Nezhdanovskii, Sergei Sergeevich

 

Born Sept. 9 (21), 1850, in Moscow; died there Oct. 24, 1940. Soviet inventor, designer, and scientist in the area of heavier-than-air craft.

Nezhdanovskii graduated from the physicomathematical department of Moscow University in 1873. Beginning in the 1880’s he worked under the guidance of N. E. Zhukovskii (until 1920) on the development and testing of gliders, kites, flying models of airplanes, hydroplanes, and aerosleighs and the study of the conditions required for their longitudinal and transverse stability.
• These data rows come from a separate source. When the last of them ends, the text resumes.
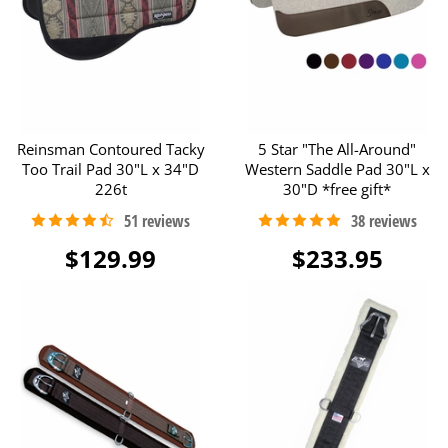
Reinsman Contoured Tacky
5 Star "The All-Around"
Too Trail Pad 30"L x 34"D
Western Saddle Pad 30"L x
226t
30"D *free gift*
$129.99
$233.95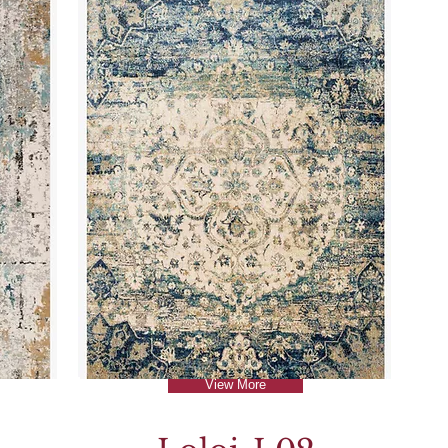
View More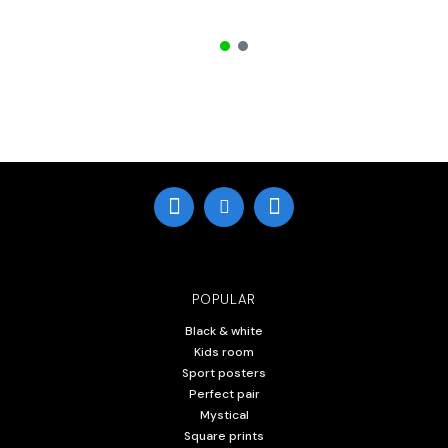
POPULAR
Black & white
Kids room
Sport posters
Perfect pair
Mystical
Square prints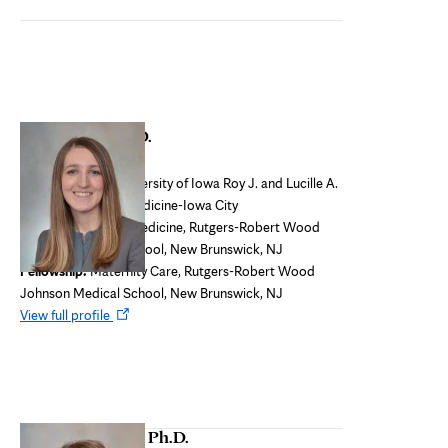
tab
Terri Nordin, M.D.
Program Director
Medical school:
University of Iowa Roy J. and Lucille A.
Carver College of Medicine-Iowa City
Residency:
Family Medicine, Rutgers-Robert Wood
Johnson Medical School, New Brunswick, NJ
Fellowship:
Maternity Care, Rutgers-Robert Wood
Johnson Medical School, New Brunswick, NJ
Opens
View full profile
in
new
tab
Deirdre Paulson, Ph.D.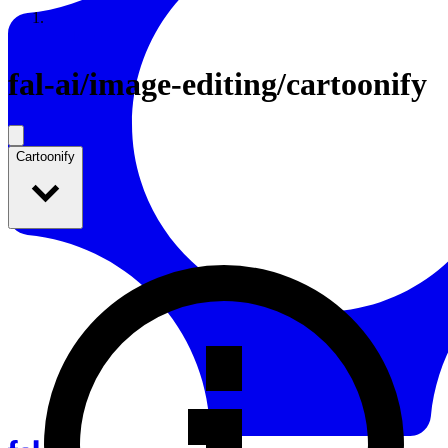
Resources
Back to Gallery
fal-ai
/
image-editing/cartoonify
Cartoonify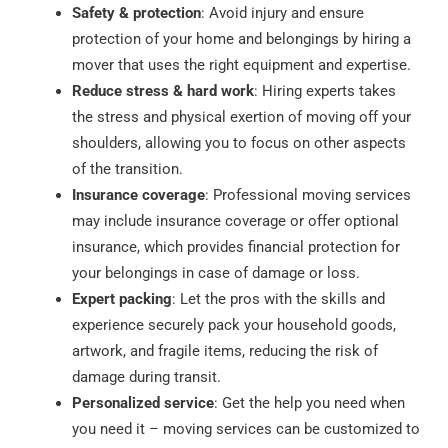
Safety & protection
: Avoid injury and ensure
protection of your home and belongings by hiring a
mover that uses the right equipment and expertise.
Reduce stress & hard work
: Hiring experts takes
the stress and physical exertion of moving off your
shoulders, allowing you to focus on other aspects
of the transition.
Insurance coverage
: Professional moving services
may include insurance coverage or offer optional
insurance, which provides financial protection for
your belongings in case of damage or loss.
Expert packing
: Let the pros with the skills and
experience securely pack your household goods,
artwork, and fragile items, reducing the risk of
damage during transit.
Personalized service
: Get the help you need when
you need it – moving services can be customized to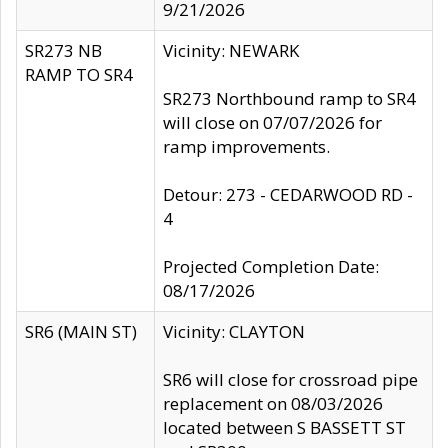
9/21/2026
SR273 NB
Vicinity: NEWARK
RAMP TO SR4
SR273 Northbound ramp to SR4
will close on 07/07/2026 for
ramp improvements.
Detour: 273 - CEDARWOOD RD -
4
Projected Completion Date:
08/17/2026
SR6 (MAIN ST)
Vicinity: CLAYTON
SR6 will close for crossroad pipe
replacement on 08/03/2026
located between S BASSETT ST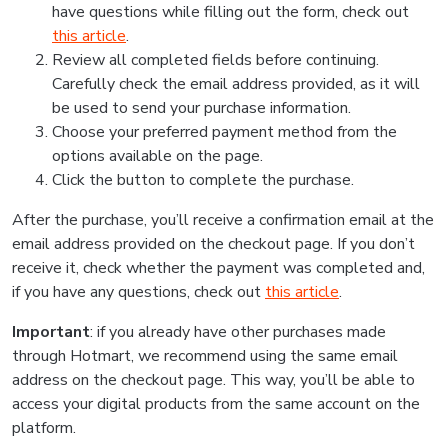
have questions while filling out the form, check out
this article
.
Review all completed fields before continuing.
Carefully check the email address provided, as it will
be used to send your purchase information.
Choose your preferred payment method from the
options available on the page.
Click the button to complete the purchase.
After the purchase, you’ll receive a confirmation email at the
email address provided on the checkout page. If you don’t
receive it, check whether the payment was completed and,
if you have any questions, check out
this article
.
Important
: if you already have other purchases made
through Hotmart, we recommend using the same email
address on the checkout page. This way, you’ll be able to
access your digital products from the same account on the
platform.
In 1894 he became engaged in the construction of an original type of aircraft, the kite-glider (the prototype of the biplane). In 1904 he began working at the Aerodynamics Institute (in Kuchino, near Moscow), and from 1919 to 1929 he worked at the Central Aerohydrodynamics Institute. He was the author of a number of inventions, such as a motorized sleigh (1924) and a screw propeller for motor ships (1926).

REFERENCES

Chaplygin, S. A. “Raboty S. S. Nezhdanovskogo po planeram, aeroplanam . . . ,” Sobr. soch., vol. 3. Moscow-Leningrad, 1950.
Istoriia vozdukhoplavaniia i aviatsii ν SSSR. Edited by V. A. Popov. Moscow, 1944.